## Task prompt
Select every line of the items below that contains the word "Invitational", and copy each one. Case counts.

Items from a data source
★ ★ ★

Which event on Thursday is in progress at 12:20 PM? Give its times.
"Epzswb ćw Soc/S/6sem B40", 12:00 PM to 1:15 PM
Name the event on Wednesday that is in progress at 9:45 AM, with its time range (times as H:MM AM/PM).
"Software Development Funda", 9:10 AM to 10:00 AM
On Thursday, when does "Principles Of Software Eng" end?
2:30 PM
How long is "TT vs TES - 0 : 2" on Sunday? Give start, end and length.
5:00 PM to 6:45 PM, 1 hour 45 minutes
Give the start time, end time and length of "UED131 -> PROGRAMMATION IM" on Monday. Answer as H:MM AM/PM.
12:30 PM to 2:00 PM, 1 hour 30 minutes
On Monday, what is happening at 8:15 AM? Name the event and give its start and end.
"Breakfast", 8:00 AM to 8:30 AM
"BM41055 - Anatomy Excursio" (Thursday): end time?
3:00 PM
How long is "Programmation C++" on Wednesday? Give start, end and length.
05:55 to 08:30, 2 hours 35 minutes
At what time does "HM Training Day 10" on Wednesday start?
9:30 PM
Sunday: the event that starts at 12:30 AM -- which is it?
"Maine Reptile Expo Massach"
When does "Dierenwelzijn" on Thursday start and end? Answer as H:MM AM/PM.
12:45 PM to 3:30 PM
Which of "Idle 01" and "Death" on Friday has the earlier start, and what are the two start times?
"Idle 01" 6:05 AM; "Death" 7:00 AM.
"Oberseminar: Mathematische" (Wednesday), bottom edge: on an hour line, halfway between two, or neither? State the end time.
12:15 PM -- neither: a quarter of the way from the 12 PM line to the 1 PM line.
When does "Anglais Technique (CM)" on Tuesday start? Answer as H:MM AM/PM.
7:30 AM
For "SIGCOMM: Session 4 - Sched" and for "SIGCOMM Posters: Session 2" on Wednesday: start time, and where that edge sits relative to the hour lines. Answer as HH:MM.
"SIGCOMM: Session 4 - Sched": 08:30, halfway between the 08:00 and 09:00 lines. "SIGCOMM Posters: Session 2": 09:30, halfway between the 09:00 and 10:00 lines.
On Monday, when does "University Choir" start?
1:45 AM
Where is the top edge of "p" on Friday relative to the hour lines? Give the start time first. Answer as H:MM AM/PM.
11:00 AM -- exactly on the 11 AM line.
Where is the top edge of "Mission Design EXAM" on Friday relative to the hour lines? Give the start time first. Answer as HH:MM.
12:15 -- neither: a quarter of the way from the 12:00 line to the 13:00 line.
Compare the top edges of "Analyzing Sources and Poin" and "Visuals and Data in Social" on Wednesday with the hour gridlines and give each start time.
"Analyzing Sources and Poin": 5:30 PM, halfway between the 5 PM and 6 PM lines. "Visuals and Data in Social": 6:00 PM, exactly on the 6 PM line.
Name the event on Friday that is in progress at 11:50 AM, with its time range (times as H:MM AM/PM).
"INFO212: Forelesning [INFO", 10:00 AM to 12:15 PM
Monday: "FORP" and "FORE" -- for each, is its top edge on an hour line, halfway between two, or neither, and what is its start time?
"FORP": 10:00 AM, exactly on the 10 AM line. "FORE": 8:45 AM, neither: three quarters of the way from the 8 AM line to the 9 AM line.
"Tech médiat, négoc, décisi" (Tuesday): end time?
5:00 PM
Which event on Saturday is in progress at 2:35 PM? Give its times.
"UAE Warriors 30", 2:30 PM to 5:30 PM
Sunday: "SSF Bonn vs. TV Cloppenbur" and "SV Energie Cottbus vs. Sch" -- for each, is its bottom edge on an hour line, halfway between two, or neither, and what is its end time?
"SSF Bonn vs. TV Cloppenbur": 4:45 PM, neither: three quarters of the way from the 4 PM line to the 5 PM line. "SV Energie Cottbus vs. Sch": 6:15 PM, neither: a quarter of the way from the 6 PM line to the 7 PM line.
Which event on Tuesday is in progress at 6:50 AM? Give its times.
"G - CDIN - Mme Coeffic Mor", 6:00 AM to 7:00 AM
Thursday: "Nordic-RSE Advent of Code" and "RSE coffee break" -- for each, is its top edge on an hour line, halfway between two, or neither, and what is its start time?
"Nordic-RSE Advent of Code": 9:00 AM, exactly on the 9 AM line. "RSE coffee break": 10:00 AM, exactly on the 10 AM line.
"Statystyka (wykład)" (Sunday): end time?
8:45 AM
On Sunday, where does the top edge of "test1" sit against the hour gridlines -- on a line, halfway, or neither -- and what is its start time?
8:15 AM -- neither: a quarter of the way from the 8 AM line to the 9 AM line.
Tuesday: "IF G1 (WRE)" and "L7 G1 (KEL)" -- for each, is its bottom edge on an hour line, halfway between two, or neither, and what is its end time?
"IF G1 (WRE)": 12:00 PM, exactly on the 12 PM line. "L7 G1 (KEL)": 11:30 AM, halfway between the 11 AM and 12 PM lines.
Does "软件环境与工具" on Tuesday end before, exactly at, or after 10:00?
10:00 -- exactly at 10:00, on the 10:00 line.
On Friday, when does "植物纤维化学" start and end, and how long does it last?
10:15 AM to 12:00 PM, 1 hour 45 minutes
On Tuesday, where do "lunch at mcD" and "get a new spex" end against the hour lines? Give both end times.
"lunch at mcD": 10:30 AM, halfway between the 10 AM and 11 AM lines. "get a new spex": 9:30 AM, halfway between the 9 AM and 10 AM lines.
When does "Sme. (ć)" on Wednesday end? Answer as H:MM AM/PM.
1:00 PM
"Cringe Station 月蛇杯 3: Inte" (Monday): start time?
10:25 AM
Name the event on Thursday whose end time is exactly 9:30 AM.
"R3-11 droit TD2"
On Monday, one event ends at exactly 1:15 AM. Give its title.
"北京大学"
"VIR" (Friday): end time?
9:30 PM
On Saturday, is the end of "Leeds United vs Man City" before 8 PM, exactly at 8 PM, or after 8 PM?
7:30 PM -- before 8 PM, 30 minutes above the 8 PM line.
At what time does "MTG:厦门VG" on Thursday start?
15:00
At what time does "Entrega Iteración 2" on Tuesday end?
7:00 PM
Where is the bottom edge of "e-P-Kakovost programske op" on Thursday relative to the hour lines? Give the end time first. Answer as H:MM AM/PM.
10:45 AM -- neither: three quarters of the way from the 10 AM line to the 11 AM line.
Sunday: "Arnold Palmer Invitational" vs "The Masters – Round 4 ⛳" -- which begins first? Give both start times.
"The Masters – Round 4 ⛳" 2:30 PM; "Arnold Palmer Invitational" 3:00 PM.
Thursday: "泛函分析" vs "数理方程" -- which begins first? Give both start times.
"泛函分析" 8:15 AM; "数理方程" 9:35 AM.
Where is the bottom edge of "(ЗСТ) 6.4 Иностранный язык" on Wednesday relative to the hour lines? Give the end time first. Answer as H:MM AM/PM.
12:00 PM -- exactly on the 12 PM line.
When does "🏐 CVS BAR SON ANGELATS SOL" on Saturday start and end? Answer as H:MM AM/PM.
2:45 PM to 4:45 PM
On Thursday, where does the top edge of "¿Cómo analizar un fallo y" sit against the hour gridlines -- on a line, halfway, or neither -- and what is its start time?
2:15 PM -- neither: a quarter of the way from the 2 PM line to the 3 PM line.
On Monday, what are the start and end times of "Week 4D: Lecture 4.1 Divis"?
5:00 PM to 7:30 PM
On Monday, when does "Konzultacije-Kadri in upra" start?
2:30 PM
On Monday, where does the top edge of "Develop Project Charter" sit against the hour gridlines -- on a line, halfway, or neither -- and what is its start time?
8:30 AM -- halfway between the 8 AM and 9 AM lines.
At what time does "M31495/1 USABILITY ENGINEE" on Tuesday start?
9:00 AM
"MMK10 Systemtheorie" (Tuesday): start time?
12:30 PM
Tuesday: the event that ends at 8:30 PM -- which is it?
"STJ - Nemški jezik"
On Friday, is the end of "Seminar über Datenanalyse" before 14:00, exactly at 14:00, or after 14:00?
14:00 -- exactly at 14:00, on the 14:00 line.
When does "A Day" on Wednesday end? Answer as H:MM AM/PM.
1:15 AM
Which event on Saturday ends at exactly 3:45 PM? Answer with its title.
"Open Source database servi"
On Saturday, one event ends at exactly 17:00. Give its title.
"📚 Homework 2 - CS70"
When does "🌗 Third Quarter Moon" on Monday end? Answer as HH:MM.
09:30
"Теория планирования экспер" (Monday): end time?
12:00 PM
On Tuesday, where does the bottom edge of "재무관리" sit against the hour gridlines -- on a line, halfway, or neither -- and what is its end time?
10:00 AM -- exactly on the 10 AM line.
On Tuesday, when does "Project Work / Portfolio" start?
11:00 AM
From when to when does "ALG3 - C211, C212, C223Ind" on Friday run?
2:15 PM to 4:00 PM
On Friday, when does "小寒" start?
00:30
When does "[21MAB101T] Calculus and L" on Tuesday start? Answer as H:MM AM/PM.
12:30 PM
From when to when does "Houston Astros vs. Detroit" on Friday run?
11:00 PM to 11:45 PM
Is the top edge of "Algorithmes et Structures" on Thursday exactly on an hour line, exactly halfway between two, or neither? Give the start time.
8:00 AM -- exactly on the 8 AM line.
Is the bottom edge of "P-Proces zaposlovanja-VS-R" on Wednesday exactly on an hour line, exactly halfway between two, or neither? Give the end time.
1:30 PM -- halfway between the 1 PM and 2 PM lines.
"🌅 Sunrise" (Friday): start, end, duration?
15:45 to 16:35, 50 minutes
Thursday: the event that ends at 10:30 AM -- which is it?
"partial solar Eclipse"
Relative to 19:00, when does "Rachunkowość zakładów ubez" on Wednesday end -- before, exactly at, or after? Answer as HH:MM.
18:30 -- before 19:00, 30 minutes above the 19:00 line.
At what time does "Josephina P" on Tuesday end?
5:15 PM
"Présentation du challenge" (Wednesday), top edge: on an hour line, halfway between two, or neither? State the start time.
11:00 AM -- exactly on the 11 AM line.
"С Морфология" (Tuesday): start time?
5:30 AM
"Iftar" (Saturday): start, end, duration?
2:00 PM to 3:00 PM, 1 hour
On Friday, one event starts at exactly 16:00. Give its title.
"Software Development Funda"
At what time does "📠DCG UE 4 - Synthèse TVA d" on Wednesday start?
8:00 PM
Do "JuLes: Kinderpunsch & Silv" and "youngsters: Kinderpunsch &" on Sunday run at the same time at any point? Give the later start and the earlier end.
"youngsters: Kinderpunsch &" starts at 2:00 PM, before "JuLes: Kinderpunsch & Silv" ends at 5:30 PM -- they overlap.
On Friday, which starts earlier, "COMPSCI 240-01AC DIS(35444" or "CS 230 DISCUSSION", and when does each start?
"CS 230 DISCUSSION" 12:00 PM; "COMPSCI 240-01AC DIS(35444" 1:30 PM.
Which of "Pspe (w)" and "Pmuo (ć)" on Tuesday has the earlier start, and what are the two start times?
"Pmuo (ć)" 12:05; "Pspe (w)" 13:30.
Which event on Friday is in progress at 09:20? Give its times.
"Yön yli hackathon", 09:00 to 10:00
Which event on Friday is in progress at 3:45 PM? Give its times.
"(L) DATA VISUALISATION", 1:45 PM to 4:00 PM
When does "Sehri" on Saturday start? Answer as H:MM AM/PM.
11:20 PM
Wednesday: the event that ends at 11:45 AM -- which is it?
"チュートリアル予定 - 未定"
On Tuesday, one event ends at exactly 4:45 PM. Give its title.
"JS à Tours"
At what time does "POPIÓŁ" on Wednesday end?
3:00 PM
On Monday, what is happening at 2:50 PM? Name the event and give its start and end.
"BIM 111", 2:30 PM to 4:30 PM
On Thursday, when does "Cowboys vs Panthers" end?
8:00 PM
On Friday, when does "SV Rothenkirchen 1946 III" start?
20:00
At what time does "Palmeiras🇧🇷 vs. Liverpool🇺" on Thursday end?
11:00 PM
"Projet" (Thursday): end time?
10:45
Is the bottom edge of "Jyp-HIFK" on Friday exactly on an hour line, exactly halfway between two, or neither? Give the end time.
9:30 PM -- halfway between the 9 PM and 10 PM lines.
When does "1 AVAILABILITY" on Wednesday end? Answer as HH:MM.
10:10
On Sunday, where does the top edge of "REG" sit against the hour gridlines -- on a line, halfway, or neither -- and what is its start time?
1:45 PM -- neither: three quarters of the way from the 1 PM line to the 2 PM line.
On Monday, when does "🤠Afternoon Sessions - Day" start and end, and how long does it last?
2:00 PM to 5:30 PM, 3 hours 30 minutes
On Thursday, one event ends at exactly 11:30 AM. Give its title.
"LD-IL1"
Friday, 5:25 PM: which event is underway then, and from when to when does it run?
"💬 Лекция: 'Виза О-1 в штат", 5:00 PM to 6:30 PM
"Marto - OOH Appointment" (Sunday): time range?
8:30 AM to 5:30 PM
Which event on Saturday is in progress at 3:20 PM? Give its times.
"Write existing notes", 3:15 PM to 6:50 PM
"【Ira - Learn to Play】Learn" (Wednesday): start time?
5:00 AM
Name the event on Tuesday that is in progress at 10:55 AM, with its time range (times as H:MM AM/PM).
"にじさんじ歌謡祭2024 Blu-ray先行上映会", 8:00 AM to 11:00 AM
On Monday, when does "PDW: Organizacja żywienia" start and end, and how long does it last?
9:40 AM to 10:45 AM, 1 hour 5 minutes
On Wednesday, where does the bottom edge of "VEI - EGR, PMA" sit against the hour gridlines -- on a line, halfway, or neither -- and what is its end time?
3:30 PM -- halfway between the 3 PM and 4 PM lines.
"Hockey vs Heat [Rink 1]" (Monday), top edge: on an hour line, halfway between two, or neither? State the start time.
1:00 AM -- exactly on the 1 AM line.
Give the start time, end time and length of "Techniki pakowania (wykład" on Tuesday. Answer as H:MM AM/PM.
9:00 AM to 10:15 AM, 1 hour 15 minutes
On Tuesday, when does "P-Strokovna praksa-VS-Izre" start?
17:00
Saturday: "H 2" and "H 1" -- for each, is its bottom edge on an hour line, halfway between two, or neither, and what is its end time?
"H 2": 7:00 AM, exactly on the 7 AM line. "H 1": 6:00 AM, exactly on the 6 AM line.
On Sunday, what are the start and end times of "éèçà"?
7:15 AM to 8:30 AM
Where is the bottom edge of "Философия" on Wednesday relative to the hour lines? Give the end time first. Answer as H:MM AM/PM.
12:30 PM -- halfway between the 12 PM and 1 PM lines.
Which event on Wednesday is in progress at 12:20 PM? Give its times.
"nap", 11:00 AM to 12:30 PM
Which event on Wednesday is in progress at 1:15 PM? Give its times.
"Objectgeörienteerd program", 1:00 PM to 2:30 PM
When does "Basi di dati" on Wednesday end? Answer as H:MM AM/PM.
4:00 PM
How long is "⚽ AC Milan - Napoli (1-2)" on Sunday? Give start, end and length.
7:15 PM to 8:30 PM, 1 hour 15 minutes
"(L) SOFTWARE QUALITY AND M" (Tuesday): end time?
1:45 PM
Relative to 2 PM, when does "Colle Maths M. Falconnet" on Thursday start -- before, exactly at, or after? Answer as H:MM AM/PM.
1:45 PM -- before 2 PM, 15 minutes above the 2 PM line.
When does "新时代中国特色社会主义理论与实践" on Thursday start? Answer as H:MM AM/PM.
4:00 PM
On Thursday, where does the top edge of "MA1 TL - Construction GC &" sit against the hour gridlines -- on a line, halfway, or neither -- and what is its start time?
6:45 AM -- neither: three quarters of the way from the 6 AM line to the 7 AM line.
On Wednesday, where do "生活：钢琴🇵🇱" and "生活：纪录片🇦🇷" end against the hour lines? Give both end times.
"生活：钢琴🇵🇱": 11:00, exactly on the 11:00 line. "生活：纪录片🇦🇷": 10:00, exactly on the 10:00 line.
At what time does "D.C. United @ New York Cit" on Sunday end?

★ ★ ★

## Expected answer
Sunday: "Arnold Palmer Invitational" vs "The Masters – Round 4 ⛳" -- which begins first? Give both start times.
"The Masters – Round 4 ⛳" 2:30 PM; "Arnold Palmer Invitational" 3:00 PM.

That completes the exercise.